By the time I had finished with my note taking, the paper was nearly completed. The physicality of my information gathering embedded everything deeply enough in my mind that as the amount of information grew I had already started putting the pieces together. After a certain point, other things started showing up on my pages of notes: my own comments, ideas links to other information, bridges connecting all the disparate islands of knowledge I had been building. There were a lot of pieces to the puzzle. I think the only way I was able to assemble them into a coherent whole was because I had become so intimately familiar with the material, something which would have taken much longer if I hadn’t written everything down as I did.
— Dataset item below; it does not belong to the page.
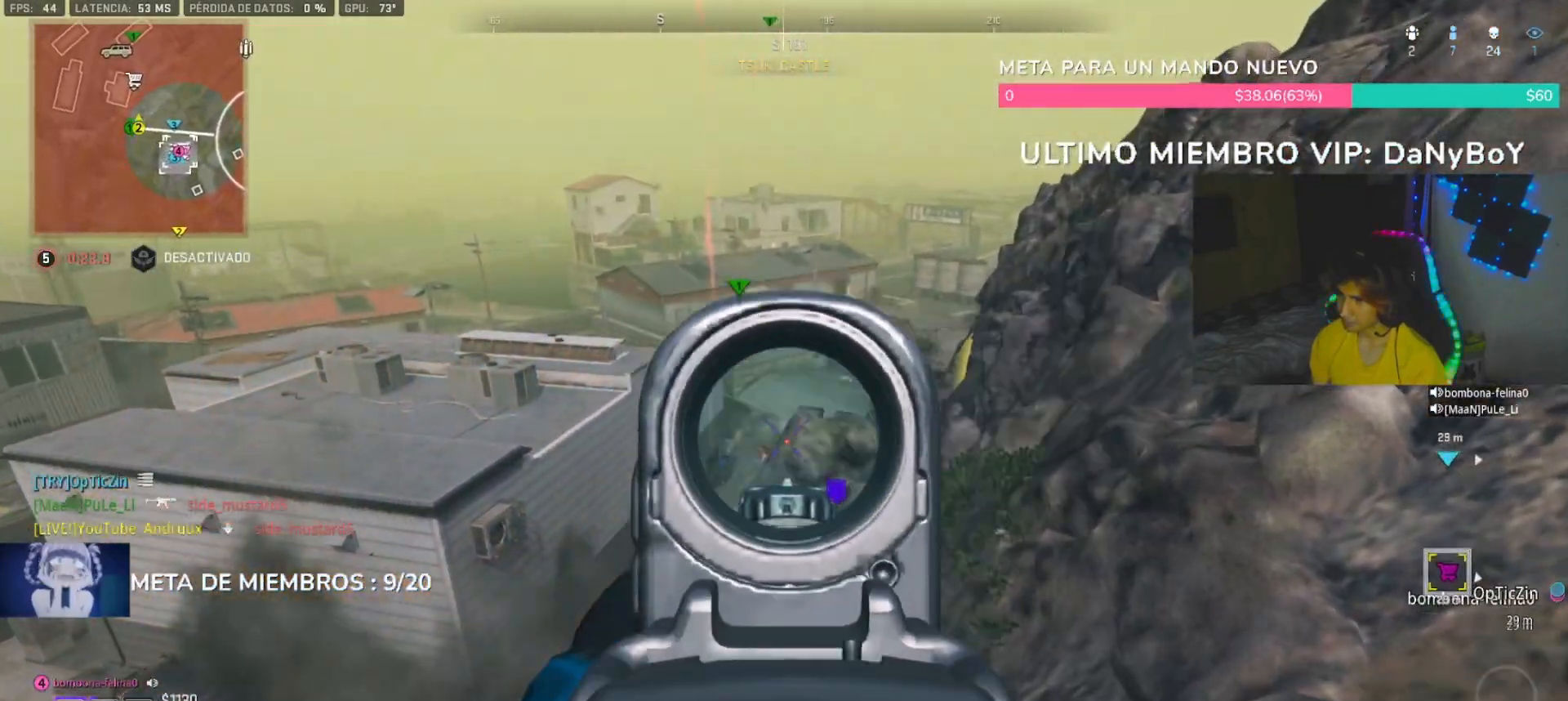
{"dt_ms": 1000, "buttons": ["L2", "R2"], "left_stick": "center", "right_stick": "center", "button_events": [[300, "R2", "down"]]}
The resulting paper, entitled Thinking Itself into Existence: Cognitive Development and the Birth of the Novel, was very well received by the professors on my evaluation panel. The hardest part of finishing the paper wasn’t in the writing of it, that came very easily; rather, it was in the editing. My topic was a very broad one, and I wound up with enough material to write half again as much as I needed, having to cut it down to the limit of fifty pages.
Any good writing goes through cycles of draft, edit, rewrite &c. So the next time you sit down to write something, try to pen & paper over the keyboard. You might just find it becomes a habit. (This one was written out, portions changed when I typed it into Word, and then a few more alterations once I put it onto my website.)